Last Updated on May 17, 2018, by eNotes Editorial. Word Count: 511
Old Man Rountree: elderly Pullman porter and friend of Ella’s
Pappy Cousins: Yankee Clipper steward
Ed Small: owner of Small’s Paradise, a popular Harlem nightspot
Charlie Small: Ed’s brother, who interviews Malcolm for a job
In 1942, Malcolm is hired by a railroad company to work as a dishwasher on its Boston to Washington, DC run. Soon, he is promoted and begins selling food on the “Yankee Clipper,” the train that runs between Boston and New York City. On his first trip to New York’s Harlem, he visits several nightclubs and sees such famous black celebrities as Dizzy Gillespie and Ella Fitzgerald. Immediately deciding that “this world was where I belonged,” he becomes a regular at Harlem’s hottest nightspots.
Meanwhile, Malcolm is fired by the railroad company after they receive complaints from people about his rude behavior. Confident that he will find another job—however menial—easily because of America’s booming wartime economy, Malcolm pays a visit to his family in Lansing. His conked, fire-red hair and zoot suits create a sensation there.

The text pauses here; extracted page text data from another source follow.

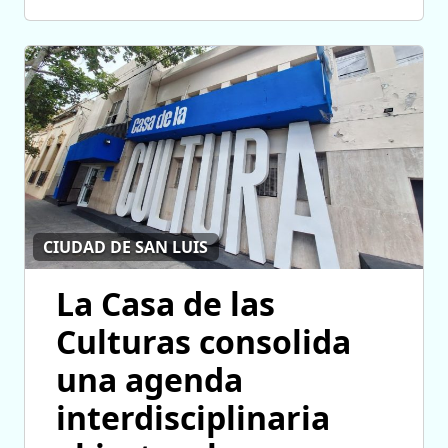
CIUDAD DE SAN LUIS
La Casa de las
Culturas consolida
una agenda
interdisciplinaria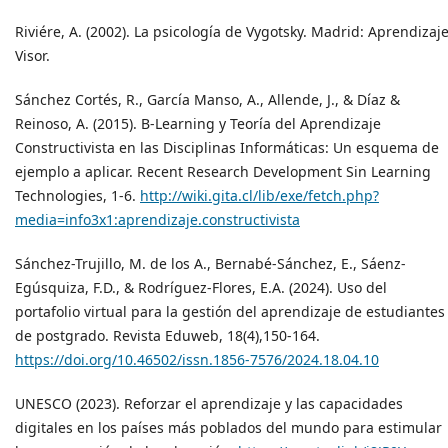
Riviére, A. (2002). La psicología de Vygotsky. Madrid: Aprendizaj
Visor.
Sánchez Cortés, R., García Manso, A., Allende, J., & Díaz &
Reinoso, A. (2015). B-Learning y Teoría del Aprendizaje
Constructivista en las Disciplinas Informáticas: Un esquema de
ejemplo a aplicar. Recent Research Development Sin Learning
Technologies, 1-6.
http://wiki.gita.cl/lib/exe/fetch.php?
media=info3x1:aprendizaje.constructivista
Sánchez-Trujillo, M. de los A., Bernabé-Sánchez, E., Sáenz-
Egúsquiza, F.D., & Rodríguez-Flores, E.A. (2024). Uso del
portafolio virtual para la gestión del aprendizaje de estudiantes
de postgrado. Revista Eduweb, 18(4),150-164.
https://doi.org/10.46502/issn.1856-7576/2024.18.04.10
UNESCO (2023). Reforzar el aprendizaje y las capacidades
digitales en los países más poblados del mundo para estimular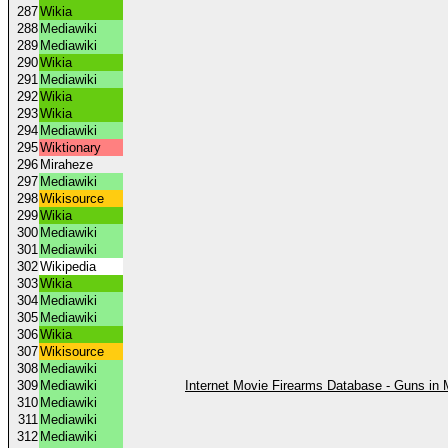
287
Wikia
288
Mediawiki
289
Mediawiki
290
Wikia
291
Mediawiki
292
Wikia
293
Wikia
294
Mediawiki
295
Wiktionary
296
Miraheze
297
Mediawiki
298
Wikisource
299
Wikia
300
Mediawiki
301
Mediawiki
302
Wikipedia
303
Wikia
304
Mediawiki
305
Mediawiki
306
Wikia
307
Wikisource
308
Mediawiki
309
Mediawiki
Internet Movie Firearms Database - Guns i
310
Mediawiki
311
Mediawiki
312
Mediawiki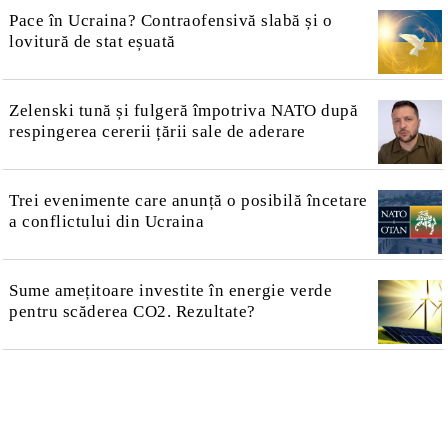
Pace în Ucraina? Contraofensivă slabă și o
lovitură de stat eșuată
Zelenski tună și fulgeră împotriva NATO după
respingerea cererii țării sale de aderare
Trei evenimente care anunță o posibilă încetare
a conflictului din Ucraina
Sume amețitoare investite în energie verde
pentru scăderea CO2. Rezultate?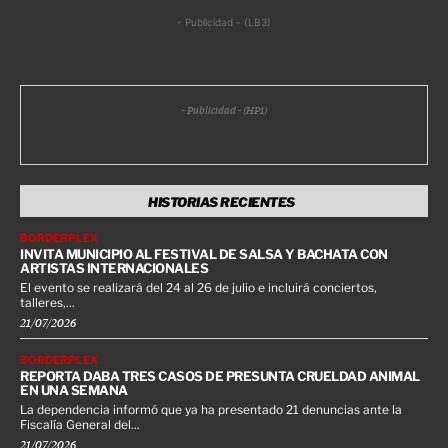
- Publicidad - (LB3)
- Publicidad - (HP1)
HISTORIAS RECIENTES
BORDERPLEX
INVITA MUNICIPIO AL FESTIVAL DE SALSA Y BACHATA CON
ARTISTAS INTERNACIONALES
El evento se realizará del 24 al 26 de julio e incluirá conciertos,
talleres,...
21/07/2026
BORDERPLEX
REPORTA DABA TRES CASOS DE PRESUNTA CRUELDAD ANIMAL
EN UNA SEMANA
La dependencia informó que ya ha presentado 21 denuncias ante la
Fiscalía General del...
21/07/2026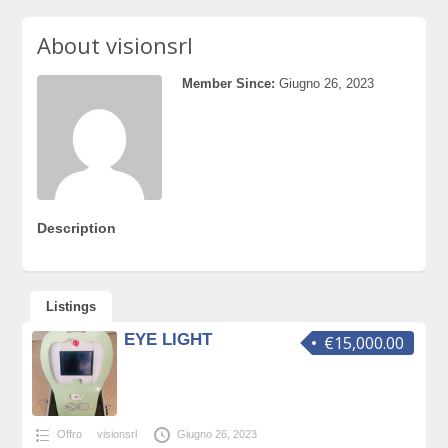
About visionsrl
Member Since:
Giugno 26, 2023
Description
Listings
EYE LIGHT
€15,000.00
Offro
visionsrl
Giugno 26, 2023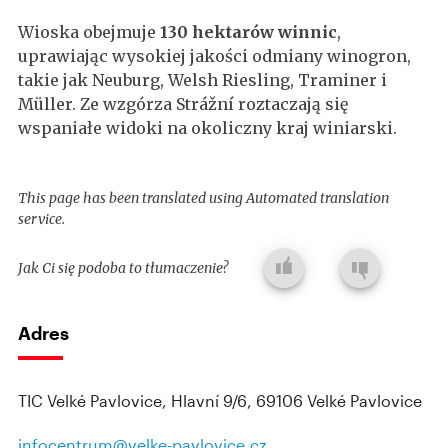
Wioska obejmuje
130 hektarów winnic
,
uprawiając wysokiej jakości odmiany winogron,
takie jak Neuburg, Welsh Riesling, Traminer i
Müller. Ze wzgórza Strážní roztaczają się
wspaniałe widoki na okoliczny kraj winiarski.
This page has been translated using Automated translation
service.
Jak Ci się podoba to tłumaczenie?
Adres
TIC Velké Pavlovice, Hlavní 9/6, 69106 Velké Pavlovice
infocentrum@velke-pavlovice.cz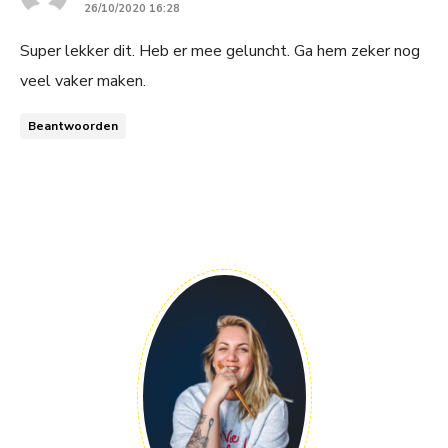
26/10/2020 16:28
Super lekker dit. Heb er mee geluncht. Ga hem zeker nog
veel vaker maken.
Beantwoorden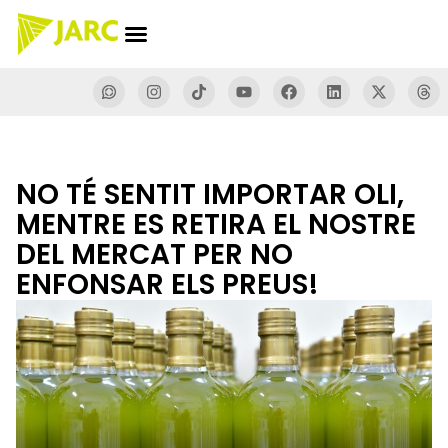
NO TÉ SENTIT IMPORTAR OLI,
MENTRE ES RETIRA EL NOSTRE
DEL MERCAT PER NO
ENFONSAR ELS PREUS!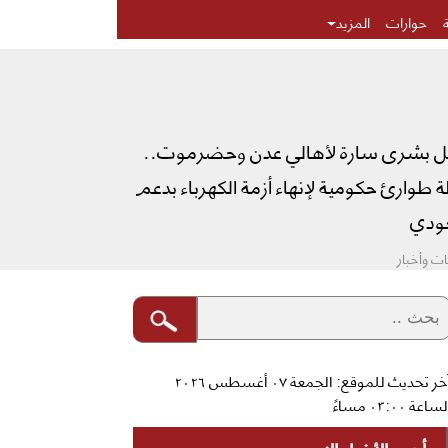
حوارات
المزيد
ل بشرى سارة لأهالي عدن وحضرموت..
طوارئ حكومية لإنهاء أزمة الكهرباء بدعم
دي
ت وأخبار
آخر تحديث للموقع: الجمعة ٠٧ أغسطس ٢٠٢٦
ساعة ٠٣:٠٠ مساءً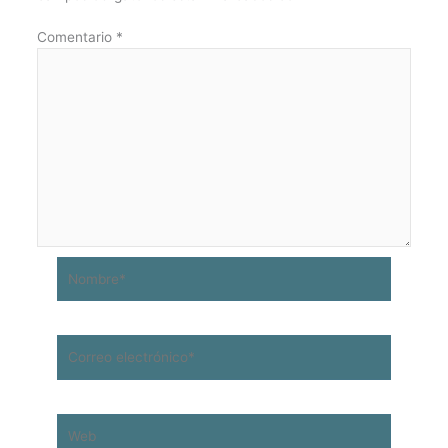
Comentario
*
Nombre*
Correo
electrónico*
Web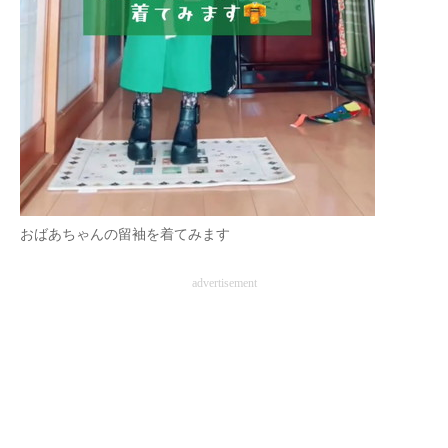
おばあちゃんの留袖を着てみます
advertisement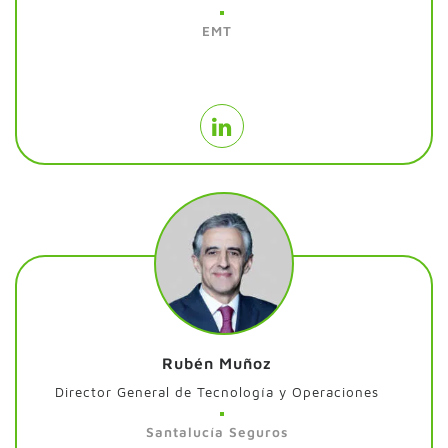
EMT
Rubén Muñoz
Director General de Tecnología y Operaciones
Santalucía Seguros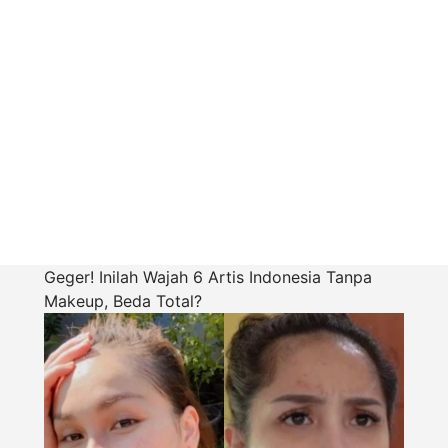
Geger! Inilah Wajah 6 Artis Indonesia Tanpa
Makeup, Beda Total?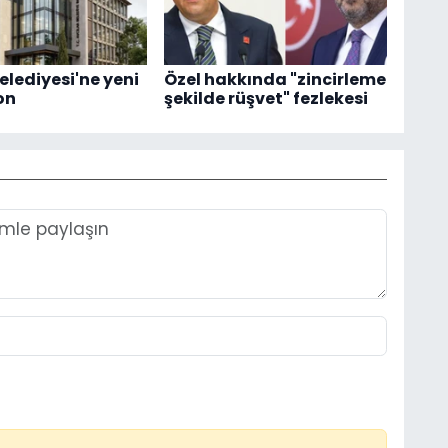
elediyesi'ne yeni
Özel hakkında "zincirleme
on
şekilde rüşvet" fezlekesi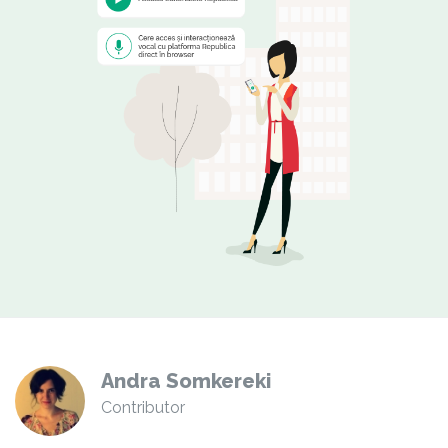
Andra Somkereki
Contributor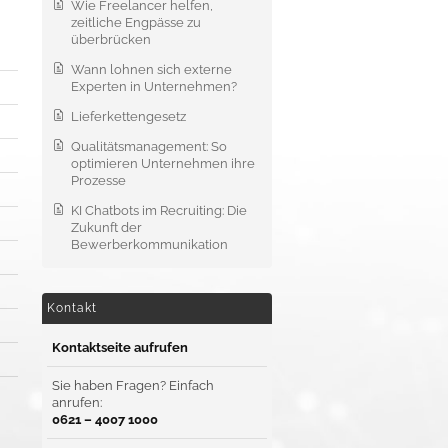
Wie Freelancer helfen,
zeitliche Engpässe zu
überbrücken
Wann lohnen sich externe
Experten in Unternehmen?
Lieferkettengesetz
Qualitätsmanagement: So
optimieren Unternehmen ihre
Prozesse
KI Chatbots im Recruiting: Die
Zukunft der
Bewerberkommunikation
Kontakt
Kontaktseite aufrufen
Sie haben Fragen? Einfach
anrufen:
0621 – 4007 1000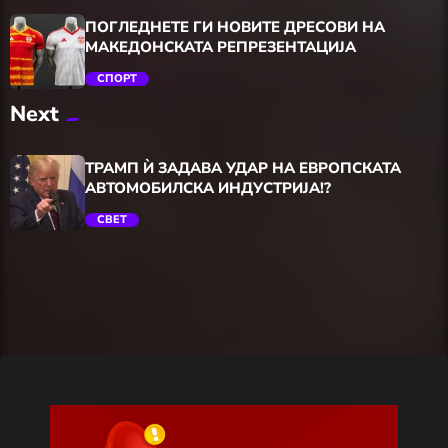
ПОГЛЕДНЕТЕ ГИ НОВИТЕ ДРЕСОВИ НА
МАКЕДОНСКАТА РЕПРЕЗЕНТАЦИЈА
СПОРТ
Next
trending_flat
ТРАМП Ѝ ЗАДАВА УДАР НА ЕВРОПСКАТА
АВТОМОБИЛСКА ИНДУСТРИЈА!?
СВЕТ
trending_flat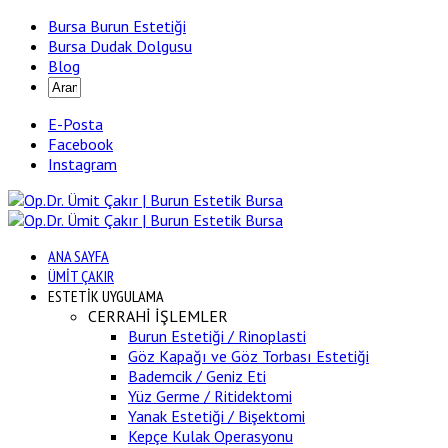
Bursa Burun Estetiği
Bursa Dudak Dolgusu
Blog
E-Posta
Facebook
Instagram
ANA SAYFA
ÜMİT ÇAKIR
ESTETİK UYGULAMA
CERRAHİ İŞLEMLER
Burun Estetiği / Rinoplasti
Göz Kapağı ve Göz Torbası Estetiği
Bademcik / Geniz Eti
Yüz Germe / Ritidektomi
Yanak Estetiği / Bişektomi
Kepçe Kulak Operasyonu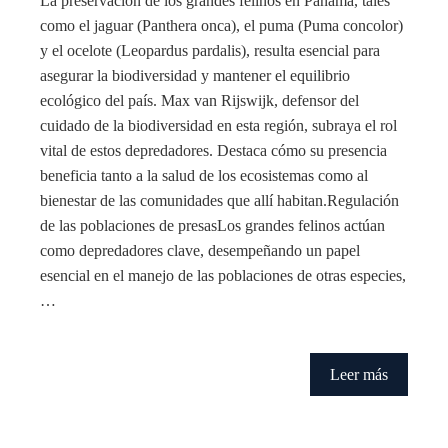
La preservación de los grandes felinos en Panamá, tales
como el jaguar (Panthera onca), el puma (Puma concolor)
y el ocelote (Leopardus pardalis), resulta esencial para
asegurar la biodiversidad y mantener el equilibrio
ecológico del país. Max van Rijswijk, defensor del
cuidado de la biodiversidad en esta región, subraya el rol
vital de estos depredadores. Destaca cómo su presencia
beneficia tanto a la salud de los ecosistemas como al
bienestar de las comunidades que allí habitan.Regulación
de las poblaciones de presasLos grandes felinos actúan
como depredadores clave, desempeñando un papel
esencial en el manejo de las poblaciones de otras especies,
…
Leer más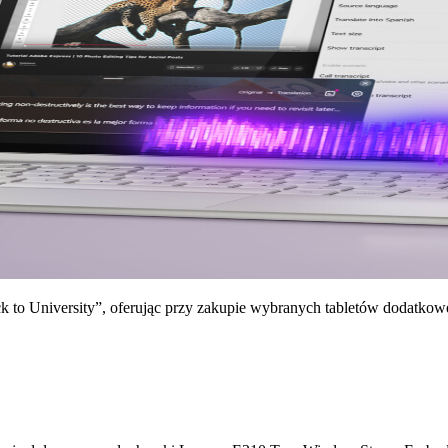
k to University”, oferując przy zakupie wybranych tabletów dodatko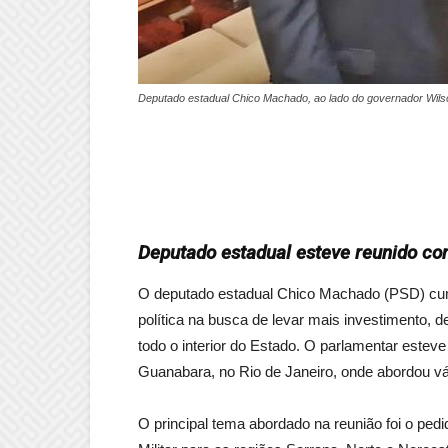
Deputado estadual Chico Machado, ao lado do governador Wils
Deputado estadual esteve reunido co
O deputado estadual Chico Machado (PSD) cum
política na busca de levar mais investimento,
todo o interior do Estado. O parlamentar estev
Guanabara, no Rio de Janeiro, onde abordou vá
O principal tema abordado na reunião foi o pedid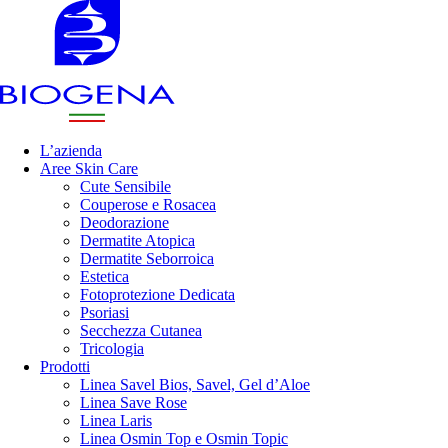
L’azienda
Aree Skin Care
Cute Sensibile
Couperose e Rosacea
Deodorazione
Dermatite Atopica
Dermatite Seborroica
Estetica
Fotoprotezione Dedicata
Psoriasi
Secchezza Cutanea
Tricologia
Prodotti
Linea Savel Bios, Savel, Gel d’Aloe
Linea Save Rose
Linea Laris
Linea Osmin Top e Osmin Topic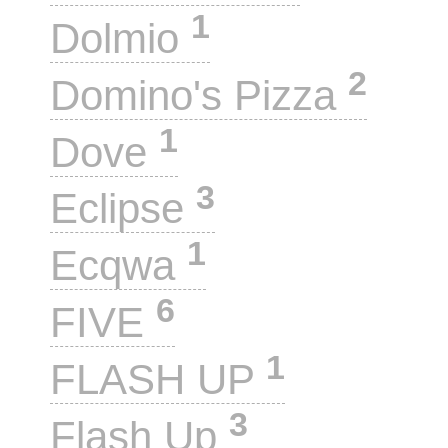
1
Dolmio
2
Domino's Pizza
1
Dove
3
Eclipse
1
Ecqwa
6
FIVE
1
FLASH UP
3
Flash Up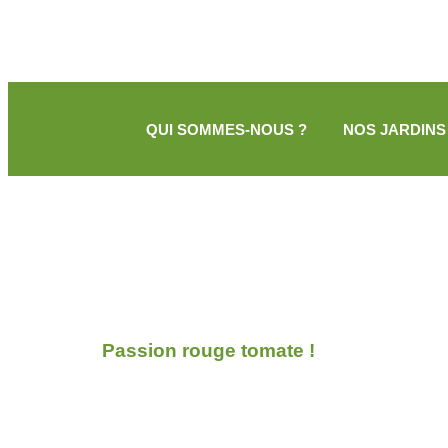
QUI SOMMES-NOUS ?
NOS JARDINS
Passion rouge tomate !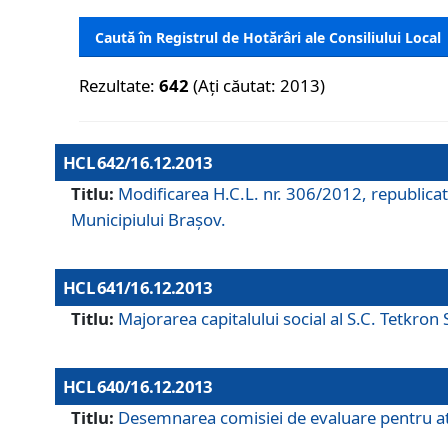
Caută în Registrul de Hotărâri ale Consiliului Local
Rezultate:
642
(Ați căutat: 2013)
HCL 642/16.12.2013
Titlu:
Modificarea H.C.L. nr. 306/2012, republicat
Municipiului Braşov.
HCL 641/16.12.2013
Titlu:
Majorarea capitalului social al S.C. Tetkron 
HCL 640/16.12.2013
Titlu:
Desemnarea comisiei de evaluare pentru atri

Back in New York, Malcolm becomes a day waiter at Small’s Paradise. He learns about Harlem’s long history as a safe haven for the vast numbers of immigrants—Dutch, German, and Irish, to name a few—who once resided in Harlem. In addition, he discovers how Harlem gained its notoriety—the numbers hustling, pimping, dope peddling, and thievery.
This chapter vividly illustrates the prevailing racial climate of the early 1940s. America’s black people were economically and socially disadvantaged. Resentment and anger were slowly building up in black communities. Thus, the reader must regard Malcolm’s behavior within the context of such attitudes.
Malcolm, like many young black men during World War II, does not want to join the army. He agrees with Shorty, who, explaining his reluctance to serve in the army, says, “Whitey owns everything. He wants us to go and bleed for him? Let him fight.”
It is, however, necessary for black people to maintain cordial relationships with white people. White people are often their employers, or the people to whom one must show respect. Malcolm encounters white people when he sells food on the railroad. He credits his success at this job to his submissive, “Uncle Tomming” antics, which earn him bigger tips. He perceptively notes, “We were in that world of Negroes who are both servants and psychologists, aware that white people are so obsessed with their own importance that they will pay liberally, even dearly, for the impression of being catered to and entertained.” Evidently, he is willing to demean himself in order to get higher tips.
Later on, Malcolm cleverly humiliates a white passenger. A drunken white soldier, referring to Malcolm as “nigger,” challenges him to a fist fight. Malcolm responds, “Sure, I’ll fight, but you’ve got too many clothes on.” The drunken sailor proceeds to disrobe in front of the other, laughing passengers. Ultimately, Malcolm’s anger—at white people in general—has led him to take revenge against this soldier.